Najważniejszy z nich to oczywiście zima, która właściwie nie nadchodzi. W związku z przedłużeniem się jesiennej aury, a wraz z nią także i ciepłych temperatur, ludzie woleli wstrzymać się z zakupem grubszych ubrań. A to właśnie takie kolekcje w tej chwili królują w H&M.

Drugim ważnym powodem determinującym spadek sprzedaży jest kryzys gospodarczy, zwłaszcza w strefie euro. Wobec takiej sytuacji wolą ograniczyć zakupy tylko do tego, co jest im niezbędne.
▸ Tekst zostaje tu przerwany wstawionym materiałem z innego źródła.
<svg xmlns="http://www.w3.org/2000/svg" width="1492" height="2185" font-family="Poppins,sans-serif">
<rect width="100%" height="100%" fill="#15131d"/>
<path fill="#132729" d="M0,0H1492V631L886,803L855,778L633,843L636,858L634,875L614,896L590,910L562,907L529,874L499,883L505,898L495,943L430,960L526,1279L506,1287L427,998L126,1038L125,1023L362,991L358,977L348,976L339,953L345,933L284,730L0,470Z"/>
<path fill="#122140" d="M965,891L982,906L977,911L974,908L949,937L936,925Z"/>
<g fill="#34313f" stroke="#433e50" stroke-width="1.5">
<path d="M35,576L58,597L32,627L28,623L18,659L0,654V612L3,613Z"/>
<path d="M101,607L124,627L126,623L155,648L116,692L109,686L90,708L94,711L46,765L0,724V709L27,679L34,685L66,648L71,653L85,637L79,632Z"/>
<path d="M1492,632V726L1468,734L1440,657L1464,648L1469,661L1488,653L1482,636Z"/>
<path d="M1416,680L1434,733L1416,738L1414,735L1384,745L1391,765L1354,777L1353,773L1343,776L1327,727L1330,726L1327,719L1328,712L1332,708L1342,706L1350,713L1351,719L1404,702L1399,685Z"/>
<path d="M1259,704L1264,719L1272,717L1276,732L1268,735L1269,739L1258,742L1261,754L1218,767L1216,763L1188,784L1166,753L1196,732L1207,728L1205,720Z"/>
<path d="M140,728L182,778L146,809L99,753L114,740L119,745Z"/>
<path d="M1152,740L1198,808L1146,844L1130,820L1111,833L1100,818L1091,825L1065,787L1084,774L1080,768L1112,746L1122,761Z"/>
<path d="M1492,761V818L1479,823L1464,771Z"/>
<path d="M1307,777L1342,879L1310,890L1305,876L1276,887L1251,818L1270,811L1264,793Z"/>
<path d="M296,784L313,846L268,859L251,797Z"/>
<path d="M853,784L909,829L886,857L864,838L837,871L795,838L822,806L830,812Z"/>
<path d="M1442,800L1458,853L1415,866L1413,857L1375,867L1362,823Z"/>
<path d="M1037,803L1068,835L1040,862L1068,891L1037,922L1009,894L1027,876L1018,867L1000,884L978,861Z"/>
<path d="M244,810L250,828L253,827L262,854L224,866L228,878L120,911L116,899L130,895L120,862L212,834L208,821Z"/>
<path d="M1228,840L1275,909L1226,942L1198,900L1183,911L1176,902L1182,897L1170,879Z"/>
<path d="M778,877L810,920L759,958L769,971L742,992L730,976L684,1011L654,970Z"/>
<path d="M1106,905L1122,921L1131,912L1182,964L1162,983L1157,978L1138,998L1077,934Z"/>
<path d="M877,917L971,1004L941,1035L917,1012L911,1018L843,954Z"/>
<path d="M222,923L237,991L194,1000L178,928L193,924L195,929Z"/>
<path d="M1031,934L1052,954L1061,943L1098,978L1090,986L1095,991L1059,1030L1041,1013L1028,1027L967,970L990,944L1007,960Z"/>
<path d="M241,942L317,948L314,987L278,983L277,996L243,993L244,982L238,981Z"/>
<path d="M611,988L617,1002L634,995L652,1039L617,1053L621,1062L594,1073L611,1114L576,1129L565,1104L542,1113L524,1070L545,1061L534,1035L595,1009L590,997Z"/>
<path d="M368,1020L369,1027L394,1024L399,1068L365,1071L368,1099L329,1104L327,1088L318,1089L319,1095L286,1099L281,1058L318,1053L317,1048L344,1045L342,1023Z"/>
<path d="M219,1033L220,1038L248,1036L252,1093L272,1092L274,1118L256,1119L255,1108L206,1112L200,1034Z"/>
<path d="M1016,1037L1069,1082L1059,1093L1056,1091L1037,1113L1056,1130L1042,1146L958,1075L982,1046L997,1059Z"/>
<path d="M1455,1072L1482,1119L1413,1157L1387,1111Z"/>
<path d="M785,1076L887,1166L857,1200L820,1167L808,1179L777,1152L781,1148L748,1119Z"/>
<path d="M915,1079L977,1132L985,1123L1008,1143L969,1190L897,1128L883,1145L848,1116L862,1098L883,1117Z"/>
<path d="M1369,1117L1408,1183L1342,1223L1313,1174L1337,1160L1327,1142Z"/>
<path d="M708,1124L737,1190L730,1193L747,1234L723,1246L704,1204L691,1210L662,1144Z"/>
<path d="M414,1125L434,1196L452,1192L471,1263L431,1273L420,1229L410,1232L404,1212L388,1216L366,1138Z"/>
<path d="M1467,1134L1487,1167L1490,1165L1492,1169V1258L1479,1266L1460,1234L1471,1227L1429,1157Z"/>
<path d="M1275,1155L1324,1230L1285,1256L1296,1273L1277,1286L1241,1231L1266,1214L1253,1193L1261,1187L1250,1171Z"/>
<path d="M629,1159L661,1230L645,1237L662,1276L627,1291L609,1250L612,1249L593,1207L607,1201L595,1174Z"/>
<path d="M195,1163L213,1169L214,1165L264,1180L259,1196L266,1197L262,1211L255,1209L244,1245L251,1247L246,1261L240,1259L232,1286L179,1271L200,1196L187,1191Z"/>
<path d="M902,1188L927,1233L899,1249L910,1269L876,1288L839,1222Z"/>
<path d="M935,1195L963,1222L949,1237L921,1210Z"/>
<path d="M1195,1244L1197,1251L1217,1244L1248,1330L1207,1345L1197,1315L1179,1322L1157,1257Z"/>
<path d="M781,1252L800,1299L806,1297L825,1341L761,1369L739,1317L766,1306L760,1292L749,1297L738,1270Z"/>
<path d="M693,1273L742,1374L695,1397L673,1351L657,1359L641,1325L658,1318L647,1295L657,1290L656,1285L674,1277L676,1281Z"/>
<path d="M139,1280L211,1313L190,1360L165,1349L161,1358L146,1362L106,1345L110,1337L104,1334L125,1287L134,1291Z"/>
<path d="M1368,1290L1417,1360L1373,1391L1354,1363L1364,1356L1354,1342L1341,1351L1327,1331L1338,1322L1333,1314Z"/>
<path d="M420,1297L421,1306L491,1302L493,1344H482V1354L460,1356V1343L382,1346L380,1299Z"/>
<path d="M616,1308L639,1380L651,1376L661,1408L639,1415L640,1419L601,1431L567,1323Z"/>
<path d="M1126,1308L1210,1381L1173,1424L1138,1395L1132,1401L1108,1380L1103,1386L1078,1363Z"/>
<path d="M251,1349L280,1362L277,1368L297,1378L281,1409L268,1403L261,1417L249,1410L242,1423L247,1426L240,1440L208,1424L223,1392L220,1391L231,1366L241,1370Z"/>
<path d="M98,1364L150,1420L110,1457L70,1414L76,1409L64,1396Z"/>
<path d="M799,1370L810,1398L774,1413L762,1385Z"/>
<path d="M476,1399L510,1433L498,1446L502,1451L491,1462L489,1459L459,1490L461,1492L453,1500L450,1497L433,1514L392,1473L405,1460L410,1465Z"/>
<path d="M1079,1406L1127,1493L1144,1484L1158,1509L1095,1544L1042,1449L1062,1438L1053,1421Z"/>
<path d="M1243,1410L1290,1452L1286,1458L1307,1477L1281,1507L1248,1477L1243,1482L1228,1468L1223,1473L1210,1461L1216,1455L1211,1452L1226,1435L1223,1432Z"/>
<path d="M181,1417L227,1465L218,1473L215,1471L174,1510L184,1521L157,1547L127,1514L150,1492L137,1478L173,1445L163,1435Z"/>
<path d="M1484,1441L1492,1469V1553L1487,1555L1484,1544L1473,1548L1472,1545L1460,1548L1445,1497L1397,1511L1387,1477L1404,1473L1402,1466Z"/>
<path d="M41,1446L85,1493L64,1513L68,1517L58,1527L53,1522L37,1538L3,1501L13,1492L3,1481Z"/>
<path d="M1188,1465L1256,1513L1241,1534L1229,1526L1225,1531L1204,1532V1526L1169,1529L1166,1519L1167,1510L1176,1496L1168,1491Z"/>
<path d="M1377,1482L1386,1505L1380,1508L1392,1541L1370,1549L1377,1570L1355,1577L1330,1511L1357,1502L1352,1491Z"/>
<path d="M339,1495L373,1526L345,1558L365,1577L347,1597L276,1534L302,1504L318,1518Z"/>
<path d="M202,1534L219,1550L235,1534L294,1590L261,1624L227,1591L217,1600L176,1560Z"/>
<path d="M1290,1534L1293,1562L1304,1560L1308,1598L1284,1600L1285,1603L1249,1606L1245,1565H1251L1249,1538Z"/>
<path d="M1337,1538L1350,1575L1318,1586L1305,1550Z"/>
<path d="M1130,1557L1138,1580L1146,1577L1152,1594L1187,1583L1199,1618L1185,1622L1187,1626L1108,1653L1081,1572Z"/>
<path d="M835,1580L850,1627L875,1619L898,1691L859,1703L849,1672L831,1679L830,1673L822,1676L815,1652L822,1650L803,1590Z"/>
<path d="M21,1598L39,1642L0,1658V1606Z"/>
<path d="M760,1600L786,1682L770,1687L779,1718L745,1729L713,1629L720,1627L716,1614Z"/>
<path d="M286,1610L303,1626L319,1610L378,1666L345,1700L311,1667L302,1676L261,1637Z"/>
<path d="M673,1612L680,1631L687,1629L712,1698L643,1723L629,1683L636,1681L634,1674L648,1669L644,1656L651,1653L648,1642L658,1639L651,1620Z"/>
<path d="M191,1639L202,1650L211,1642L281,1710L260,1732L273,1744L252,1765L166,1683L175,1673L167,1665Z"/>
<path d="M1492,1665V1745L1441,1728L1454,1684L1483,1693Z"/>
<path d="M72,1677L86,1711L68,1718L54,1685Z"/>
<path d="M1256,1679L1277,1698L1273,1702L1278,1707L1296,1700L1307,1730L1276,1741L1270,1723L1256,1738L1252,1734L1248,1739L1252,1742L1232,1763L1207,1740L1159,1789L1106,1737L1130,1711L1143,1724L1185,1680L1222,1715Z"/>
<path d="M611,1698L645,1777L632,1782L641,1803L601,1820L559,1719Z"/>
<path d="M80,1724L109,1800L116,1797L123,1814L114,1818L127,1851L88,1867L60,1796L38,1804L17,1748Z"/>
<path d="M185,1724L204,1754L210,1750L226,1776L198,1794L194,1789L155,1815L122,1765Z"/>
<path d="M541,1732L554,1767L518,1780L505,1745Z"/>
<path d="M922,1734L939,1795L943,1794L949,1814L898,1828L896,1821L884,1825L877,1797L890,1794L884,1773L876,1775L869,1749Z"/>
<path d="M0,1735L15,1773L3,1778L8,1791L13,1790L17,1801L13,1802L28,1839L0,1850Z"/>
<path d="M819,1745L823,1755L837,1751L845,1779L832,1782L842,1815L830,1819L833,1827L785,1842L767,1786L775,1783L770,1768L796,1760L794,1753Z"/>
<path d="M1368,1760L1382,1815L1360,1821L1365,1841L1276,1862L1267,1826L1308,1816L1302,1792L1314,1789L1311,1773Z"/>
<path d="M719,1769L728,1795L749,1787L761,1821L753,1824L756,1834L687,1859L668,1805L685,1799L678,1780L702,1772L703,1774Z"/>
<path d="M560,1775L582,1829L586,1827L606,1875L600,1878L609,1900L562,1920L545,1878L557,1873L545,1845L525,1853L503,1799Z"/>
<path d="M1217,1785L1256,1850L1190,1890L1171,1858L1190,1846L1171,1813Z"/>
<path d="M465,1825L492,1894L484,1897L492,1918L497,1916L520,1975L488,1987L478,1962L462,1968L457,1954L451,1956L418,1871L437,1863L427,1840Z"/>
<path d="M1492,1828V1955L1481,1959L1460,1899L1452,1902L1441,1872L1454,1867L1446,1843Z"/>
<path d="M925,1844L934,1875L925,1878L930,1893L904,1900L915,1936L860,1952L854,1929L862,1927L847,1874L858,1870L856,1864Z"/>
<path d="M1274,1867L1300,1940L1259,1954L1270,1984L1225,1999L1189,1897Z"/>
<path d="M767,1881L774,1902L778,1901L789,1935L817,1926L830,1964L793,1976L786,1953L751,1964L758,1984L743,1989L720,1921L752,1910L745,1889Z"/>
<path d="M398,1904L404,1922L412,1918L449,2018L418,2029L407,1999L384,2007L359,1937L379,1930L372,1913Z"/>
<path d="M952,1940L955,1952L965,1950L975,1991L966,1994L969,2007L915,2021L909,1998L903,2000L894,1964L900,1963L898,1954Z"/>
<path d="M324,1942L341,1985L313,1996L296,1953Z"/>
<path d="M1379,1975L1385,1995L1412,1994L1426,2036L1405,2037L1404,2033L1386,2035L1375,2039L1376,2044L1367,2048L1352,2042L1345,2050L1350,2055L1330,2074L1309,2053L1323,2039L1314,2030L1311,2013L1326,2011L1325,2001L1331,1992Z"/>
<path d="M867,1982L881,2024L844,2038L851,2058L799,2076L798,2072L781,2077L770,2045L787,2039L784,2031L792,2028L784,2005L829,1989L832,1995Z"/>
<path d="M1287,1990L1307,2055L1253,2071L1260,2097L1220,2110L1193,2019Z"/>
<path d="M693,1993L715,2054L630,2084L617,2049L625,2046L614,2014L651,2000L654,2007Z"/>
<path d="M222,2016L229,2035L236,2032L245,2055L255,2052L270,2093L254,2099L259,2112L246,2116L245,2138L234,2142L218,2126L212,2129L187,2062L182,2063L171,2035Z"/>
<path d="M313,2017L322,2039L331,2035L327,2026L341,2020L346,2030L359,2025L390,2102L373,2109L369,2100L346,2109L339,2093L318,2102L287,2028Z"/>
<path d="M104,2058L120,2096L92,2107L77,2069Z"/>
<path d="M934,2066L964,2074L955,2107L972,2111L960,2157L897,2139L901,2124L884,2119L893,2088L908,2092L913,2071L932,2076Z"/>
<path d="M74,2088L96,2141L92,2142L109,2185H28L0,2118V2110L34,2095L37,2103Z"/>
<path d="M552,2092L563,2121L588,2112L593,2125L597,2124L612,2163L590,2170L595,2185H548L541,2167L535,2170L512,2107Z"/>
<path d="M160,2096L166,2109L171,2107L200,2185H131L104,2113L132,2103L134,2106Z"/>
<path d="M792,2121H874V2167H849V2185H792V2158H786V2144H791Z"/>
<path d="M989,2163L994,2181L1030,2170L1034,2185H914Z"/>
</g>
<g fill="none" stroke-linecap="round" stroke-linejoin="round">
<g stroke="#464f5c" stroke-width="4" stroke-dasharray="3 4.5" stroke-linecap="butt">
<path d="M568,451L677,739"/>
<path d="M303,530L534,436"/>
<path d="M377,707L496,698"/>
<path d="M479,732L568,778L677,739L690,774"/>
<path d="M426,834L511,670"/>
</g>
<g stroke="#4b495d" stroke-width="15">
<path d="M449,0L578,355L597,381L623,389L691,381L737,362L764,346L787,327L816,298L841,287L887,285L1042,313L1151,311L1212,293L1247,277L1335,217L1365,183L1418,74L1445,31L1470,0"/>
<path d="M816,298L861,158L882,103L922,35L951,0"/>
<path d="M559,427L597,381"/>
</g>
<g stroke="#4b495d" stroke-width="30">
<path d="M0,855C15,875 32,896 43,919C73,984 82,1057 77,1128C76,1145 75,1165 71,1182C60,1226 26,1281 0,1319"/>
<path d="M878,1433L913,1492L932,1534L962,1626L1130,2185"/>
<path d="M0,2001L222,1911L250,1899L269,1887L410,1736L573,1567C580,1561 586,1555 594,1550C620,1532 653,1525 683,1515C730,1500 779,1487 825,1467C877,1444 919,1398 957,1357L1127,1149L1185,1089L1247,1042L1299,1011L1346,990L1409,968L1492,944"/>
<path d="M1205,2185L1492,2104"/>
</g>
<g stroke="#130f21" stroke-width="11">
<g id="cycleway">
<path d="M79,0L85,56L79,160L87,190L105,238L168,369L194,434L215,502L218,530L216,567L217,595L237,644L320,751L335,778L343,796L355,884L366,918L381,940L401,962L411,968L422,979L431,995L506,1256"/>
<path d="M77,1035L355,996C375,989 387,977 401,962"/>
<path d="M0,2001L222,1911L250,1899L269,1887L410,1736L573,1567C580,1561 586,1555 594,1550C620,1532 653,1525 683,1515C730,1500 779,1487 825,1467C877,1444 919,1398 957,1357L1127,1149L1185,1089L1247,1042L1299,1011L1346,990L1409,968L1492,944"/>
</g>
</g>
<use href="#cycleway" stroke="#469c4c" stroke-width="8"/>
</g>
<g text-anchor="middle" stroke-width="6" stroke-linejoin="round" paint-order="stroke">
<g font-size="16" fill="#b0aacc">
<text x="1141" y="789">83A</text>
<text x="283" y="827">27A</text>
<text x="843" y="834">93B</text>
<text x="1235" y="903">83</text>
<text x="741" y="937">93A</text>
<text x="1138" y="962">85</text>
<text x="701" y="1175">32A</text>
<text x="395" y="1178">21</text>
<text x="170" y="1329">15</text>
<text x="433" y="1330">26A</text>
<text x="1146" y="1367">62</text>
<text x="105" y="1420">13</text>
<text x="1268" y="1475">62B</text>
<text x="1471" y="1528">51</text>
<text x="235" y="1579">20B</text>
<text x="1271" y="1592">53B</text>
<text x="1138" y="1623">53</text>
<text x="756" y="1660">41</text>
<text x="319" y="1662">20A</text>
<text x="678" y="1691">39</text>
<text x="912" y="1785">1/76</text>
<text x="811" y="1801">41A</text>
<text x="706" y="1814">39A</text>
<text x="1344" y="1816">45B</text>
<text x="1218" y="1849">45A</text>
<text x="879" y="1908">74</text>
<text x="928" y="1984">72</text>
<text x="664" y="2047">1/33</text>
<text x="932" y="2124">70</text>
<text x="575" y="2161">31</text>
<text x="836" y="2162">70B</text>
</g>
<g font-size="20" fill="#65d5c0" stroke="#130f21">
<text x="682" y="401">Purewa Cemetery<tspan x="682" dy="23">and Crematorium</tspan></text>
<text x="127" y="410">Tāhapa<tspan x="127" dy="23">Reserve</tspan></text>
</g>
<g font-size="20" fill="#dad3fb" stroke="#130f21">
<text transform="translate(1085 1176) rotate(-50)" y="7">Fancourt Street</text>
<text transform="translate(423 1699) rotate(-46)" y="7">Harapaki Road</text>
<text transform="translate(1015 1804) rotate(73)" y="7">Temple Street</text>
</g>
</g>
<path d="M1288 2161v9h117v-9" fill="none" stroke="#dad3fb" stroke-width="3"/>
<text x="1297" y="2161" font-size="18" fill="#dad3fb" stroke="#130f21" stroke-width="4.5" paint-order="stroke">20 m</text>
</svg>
Oferowane przez H&M dodatki chwilowo więc nie kuszą kupujących. Spadek, który osiągnął 1 procent to więcej niż przewidywano.

Analitycy szacowali, że zyski mogą sięgnąć co najwyżej 0,4 punktu procentowego, tymczasem jest inaczej. Nie pomogła nawet kolekcja zaprojektowana przez Versace. Za jej sprawą wzrost sięgnął 9 procent.